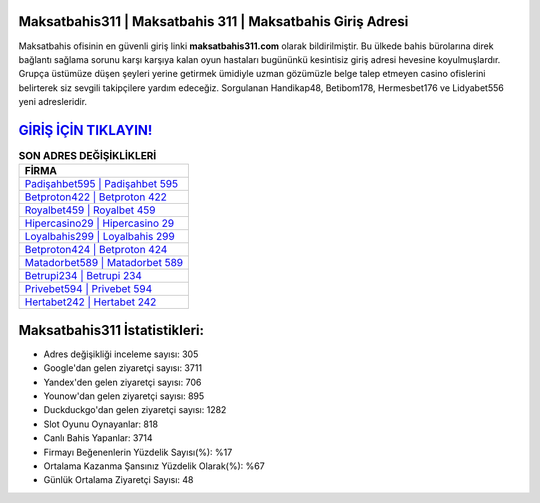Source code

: ﻿Maksatbahis311 | Maksatbahis 311 | Maksatbahis Giriş Adresi
===================================

.. image:: images/maksatbahis-giris.jpg
   :width: 600
   
Maksatbahis ofisinin en güvenli giriş linki **maksatbahis311.com** olarak bildirilmiştir. Bu ülkede bahis bürolarına direk bağlantı sağlama sorunu karşı karşıya kalan oyun hastaları bugününkü kesintisiz giriş adresi hevesine koyulmuşlardır. Grupça üstümüze düşen şeyleri yerine getirmek ümidiyle uzman gözümüzle belge talep etmeyen casino ofislerini belirterek siz sevgili takipçilere yardım edeceğiz. Sorgulanan Handikap48, Betibom178, Hermesbet176 ve Lidyabet556 yeni adresleridir.

`GİRİŞ İÇİN TIKLAYIN! <https://uclck.me/gonow>`_
==============

.. list-table:: **SON ADRES DEĞİŞİKLİKLERİ**
   :widths: 100
   :header-rows: 1

   * - FİRMA
   * - `Padişahbet595 | Padişahbet 595 <padisahbet595-padisahbet-595-padisahbet-giris-adresi.html>`_
   * - `Betproton422 | Betproton 422 <betproton422-betproton-422-betproton-giris-adresi.html>`_
   * - `Royalbet459 | Royalbet 459 <royalbet459-royalbet-459-royalbet-giris-adresi.html>`_	 
   * - `Hipercasino29 | Hipercasino 29 <hipercasino29-hipercasino-29-hipercasino-giris-adresi.html>`_	 
   * - `Loyalbahis299 | Loyalbahis 299 <loyalbahis299-loyalbahis-299-loyalbahis-giris-adresi.html>`_ 
   * - `Betproton424 | Betproton 424 <betproton424-betproton-424-betproton-giris-adresi.html>`_
   * - `Matadorbet589 | Matadorbet 589 <matadorbet589-matadorbet-589-matadorbet-giris-adresi.html>`_	 
   * - `Betrupi234 | Betrupi 234 <betrupi234-betrupi-234-betrupi-giris-adresi.html>`_
   * - `Privebet594 | Privebet 594 <privebet594-privebet-594-privebet-giris-adresi.html>`_
   * - `Hertabet242 | Hertabet 242 <hertabet242-hertabet-242-hertabet-giris-adresi.html>`_
	 
Maksatbahis311 İstatistikleri:
===================================	 
* Adres değişikliği inceleme sayısı: 305
* Google'dan gelen ziyaretçi sayısı: 3711
* Yandex'den gelen ziyaretçi sayısı: 706
* Younow'dan gelen ziyaretçi sayısı: 895
* Duckduckgo'dan gelen ziyaretçi sayısı: 1282
* Slot Oyunu Oynayanlar: 818
* Canlı Bahis Yapanlar: 3714
* Firmayı Beğenenlerin Yüzdelik Sayısı(%): %17
* Ortalama Kazanma Şansınız Yüzdelik Olarak(%): %67
* Günlük Ortalama Ziyaretçi Sayısı: 48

- - -

From the material above, state how many lines hold the word "gelen", giving nothing but the number.

Answer to this problem: 4